JEE ADVANCED PHYSICS QUESTION SEPTEMBER 2020
Answers
A rod of mass m and length L, pivoted at one of its ends, is hanging vertically. A bullet of the same mass moving at speed v strikes the rod horizontally at a distance x from its pivoted end and gets embedded in it. The combined system now rotates with the angular speed ω about the pivot.
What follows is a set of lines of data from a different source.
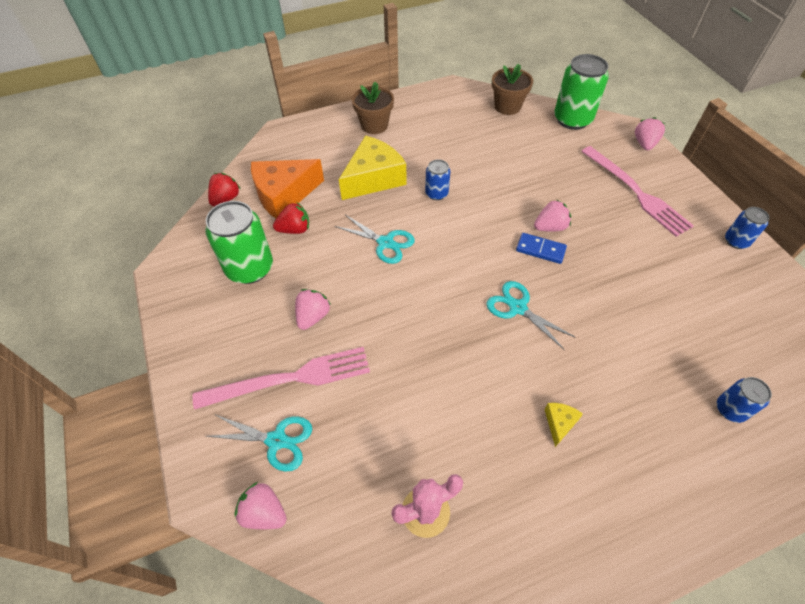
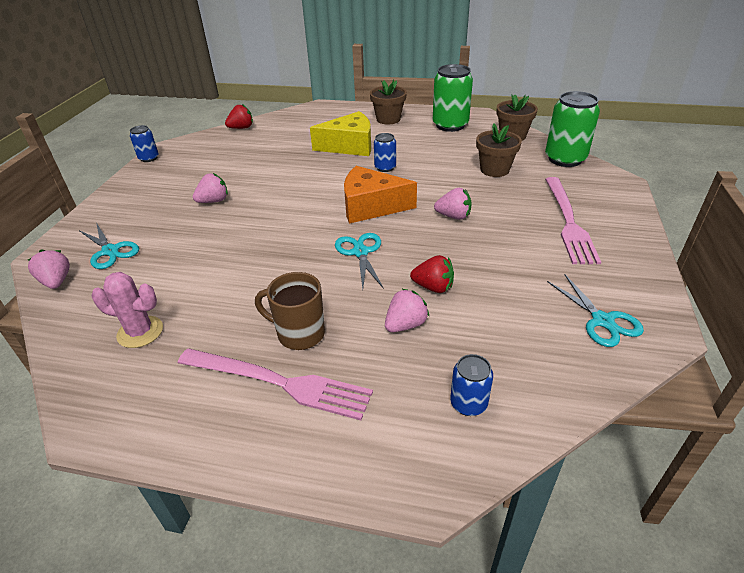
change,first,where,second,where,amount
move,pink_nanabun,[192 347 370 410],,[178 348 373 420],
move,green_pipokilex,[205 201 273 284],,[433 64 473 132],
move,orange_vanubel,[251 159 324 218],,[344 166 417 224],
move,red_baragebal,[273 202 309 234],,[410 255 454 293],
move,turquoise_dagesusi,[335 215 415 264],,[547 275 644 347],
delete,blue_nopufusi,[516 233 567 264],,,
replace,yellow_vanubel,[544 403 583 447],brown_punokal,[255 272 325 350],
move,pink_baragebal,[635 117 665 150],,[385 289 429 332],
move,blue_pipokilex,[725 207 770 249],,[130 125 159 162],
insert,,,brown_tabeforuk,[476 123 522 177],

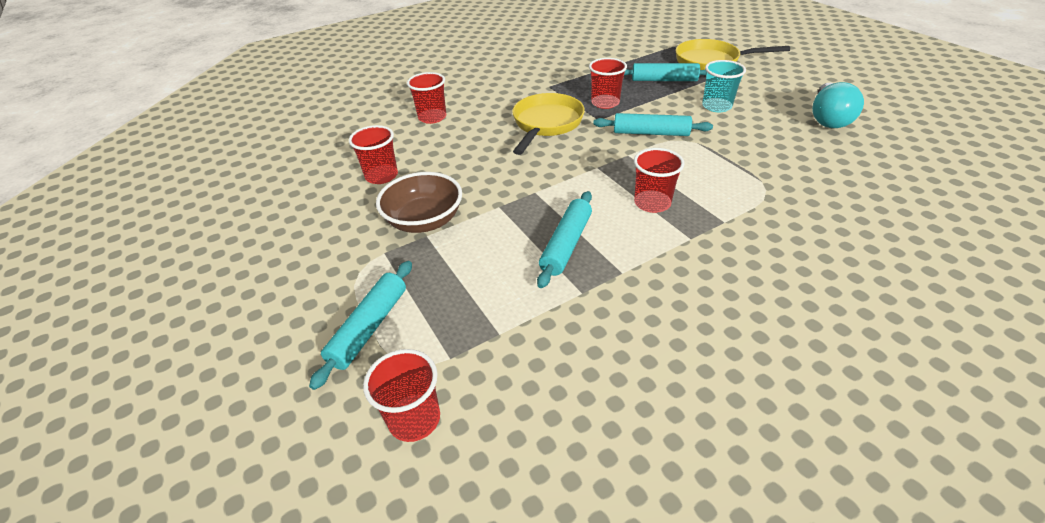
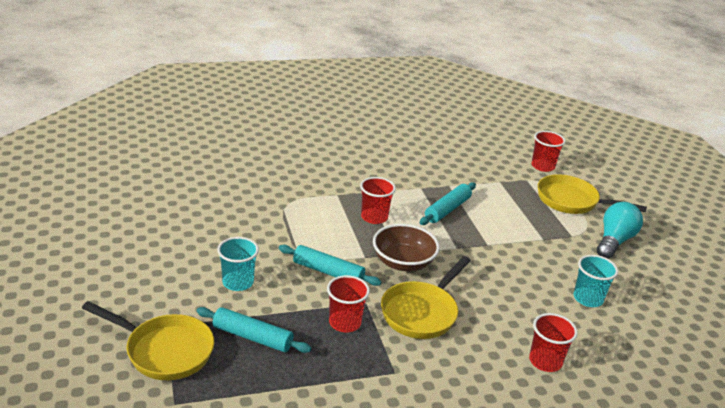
change,first,where,second,where,amount
replace,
The maximum angular speed ωM is achieved for x = xM. Then
solution : according to conservation of angular momentum about the suspension point,
L = Iω
here L = mvx and I = moment of inertia about suspension point
= mL²/3 + mx² [ using parallel axis theorem ]
now, mvx = m(L²/3 + x²)ω
⇒ω = 3vx/(L² + 3x²)
therefore option (A) is correct choice.
for maximum value of ω ⇒dω/dx = 0
⇒3v [ (L² + 3x²) - 6x(x)]/(L² + 3x²) = 0
⇒L² - 3x² = 0
⇒x = L/√3 , option (C) is correct choice.
so the angular speed ω = 3v(L/√3)/(L² + L²)
= √3v/2L
so the option (D) is also correct choice.
Therefore options (A), (C) and (D) are correct choices.